His eyes, so strange and alien, were also so incredibly sad.

"You should have asked me first," She said.

"Yes. And then you'd say no and be horrified. But now you can say you've been kissed by whatever it is I am and you've survived." He had a bit of an accent. Odd complexities on vowels and consonants. "It's quite a thing to boast about, here. I imagine it would be such in the God-world, too."

"It wouldn't be. We don't have Gods there." She paused as several thousand years of Christianity, Buddhism, Islam, Hindu, Pagan revivals and utterances she'd never encountered all rose up to throttle her subconsious. "I mean, we have gods—we have Religion—but we...we don't have things..." she stopped herself. Hard. "We don't have people like you up there, much."

"Things is a better term, isn't it? I'm singular and regarded as a commodity. I'm a fifth of what I ought to be, and I feel it." A pause. "People don't get carved down to little more than rind in the hands of ambition."

"I don't know.
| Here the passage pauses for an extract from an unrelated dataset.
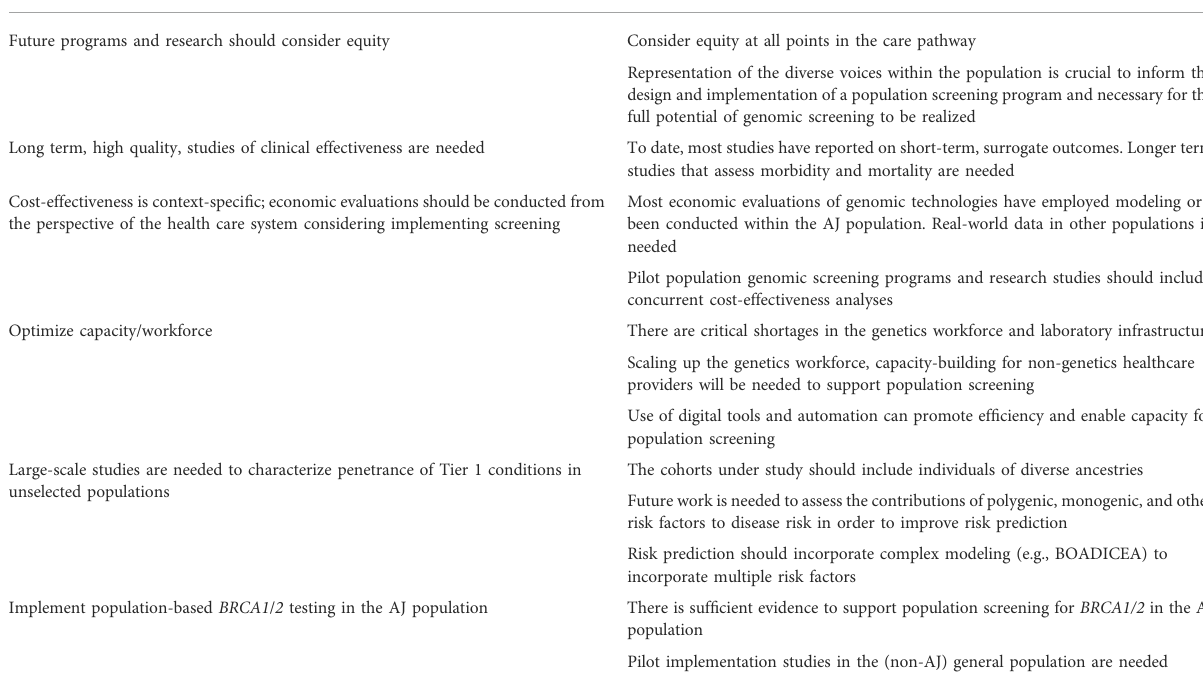
TABLE 3 Recommendations and future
You might want to ask Kaiser Willheim how his warehouse workers feel." She sighed and forced herself to turn away. She didn't want to. She wanted to take his hands in hers and start talking. Tell him everything. About home, about their home, their pedestrian normal lives, a tale of a couch that had seen better days, of mismatched kitchen utensils and streaming Netflix while someone burns the popcorn. Normal drawn so thick with words that it bleeds, and she could give it to him. His kiss...oh, god, he was craving it.

And what would happen if she gave in? Where would her satisfaction end? With Kaiser Willheim and a gun. Maybe a nice, dark Sig-Saur .45, maybe a Glock. Maybe he was fancy and had a six-shooter to go with his cowboy act. Or he'd dress the gun up to look like a grant, like a job, like a dream. It would still end up against Hawk's head, as Kaiser ordered this man to do whatever he wanted.

And she'd thought she'd be working with an adamant wall, that he'd hate her the way Nasheth hated her, the way the Earth Archon hated everything that wasn't the goddess that maimed her. But Shadow was raw with wanting. A longing for friends, for love, or maybe more, a blanket desire for a life that was not what he had down here in the hole. He said he was a fifth of what he ought to be, and it was this place that had done it.

What would be left, if she let him love her? If she loved him openly as desperately as she did, right now? A sixth? A seventh? Less than that? And there came a horrifying vision of the Apes' orb, beautiful save for the bullet wound in it, divided into a thousand small pieces. Little bites, like she'd get from a Pez dispenser. God-hood in a little silvery wrapper. Aluminum foil, that's what it'd be. God as a lemon drop.